In general I am a strong believer of "let's start with the simple thing", which is to let editors add transliterations (that is why we have a label field for every entity in every language).
I may see a use case for a transliteration-bot that does some of the transliterations (semi?)automatically, but I actually would think that this is probably something that should be left to the community.
There might be some simple cases for language fallbacks (including transliterations) but we have not touched that development item yet. We have to see how this works out.
But in short, I am wary of automatic systems and rather would count on the knowledge of the editors.
I hope that makes sense, Cheers, Denny
2012/8/14 Amir E. Aharoni amir.aharoni@mail.huji.ac.il:
2012/8/14 Nikola Smolenski smolensk@eunet.rs:
On 14/08/12 08:57, Amir E. Aharoni wrote:
2012/8/14 Nikola Smolenskismolensk@eunet.rs:
I believe it should be possible to alleviate this problem to an extent by introducing automatic transcription between languages and specifying what language the mayor's "default" name is in. If automatic transcription gets it wrong, it could still be overriden when someone enters the name in another language.
It is guaranteed to be profoundly broken. The above-mentioned Hebrew names will be transliterated as<'mrm mcn'> (the apostrophes are part
Would it? How many Hebrew names are there that are spelled "עמרם"? If the transliteration software knows it's a human name it can transliterate it as "Amram".

[Extracted data entries]
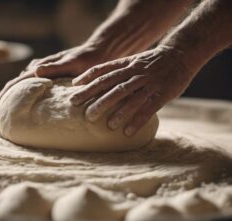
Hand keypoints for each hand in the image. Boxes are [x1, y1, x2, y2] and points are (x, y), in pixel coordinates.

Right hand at [0, 42, 107, 120]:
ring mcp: (42, 74)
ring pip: (21, 89)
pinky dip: (25, 99)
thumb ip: (54, 67)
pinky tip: (26, 109)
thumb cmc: (86, 58)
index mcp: (39, 68)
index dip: (2, 100)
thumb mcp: (72, 62)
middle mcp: (37, 70)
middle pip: (13, 88)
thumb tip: (34, 71)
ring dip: (12, 102)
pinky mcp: (49, 78)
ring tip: (6, 119)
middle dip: (3, 104)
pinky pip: (32, 89)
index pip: (14, 85)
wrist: (96, 52)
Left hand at [70, 46, 193, 135]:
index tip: (74, 87)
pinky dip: (137, 120)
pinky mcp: (162, 92)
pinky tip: (127, 131)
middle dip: (93, 97)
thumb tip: (99, 82)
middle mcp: (134, 72)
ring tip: (105, 125)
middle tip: (80, 110)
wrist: (181, 53)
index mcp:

** EXERCISES TO COMPLETE **
1. In the thread on transliteration:
(a) What does the label field for every entity in every language let editors do?
(b) What could happen if automatic transcription gets a name wrong?
(c) How could the software render "עמרם" if it knows the word is a human name?
2. Which words in the thread on transliteration run between "There might be" and "in another language.", inclusive? Quote them.

** TASK-BY-TASK SOLUTIONS **
1.
(a) It lets editors add transliterations.
(b) It could still be overridden when someone enters the name in another language.
(c) It could render it as "Amram".

2.
There might be some simple cases for language fallbacks (including transliterations) but we have not touched that development item yet. We have to see how this works out.
But in short, I am wary of automatic systems and rather would count on the knowledge of the editors.
I hope that makes sense, Cheers, Denny
2012/8/14 Amir E. Aharoni amir.aharoni@mail.huji.ac.il:
2012/8/14 Nikola Smolenski smolensk@eunet.rs:
On 14/08/12 08:57, Amir E. Aharoni wrote:
2012/8/14 Nikola Smolenskismolensk@eunet.rs:
I believe it should be possible to alleviate this problem to an extent by introducing automatic transcription between languages and specifying what language the mayor's "default" name is in. If automatic transcription gets it wrong, it could still be overriden when someone enters the name in another language.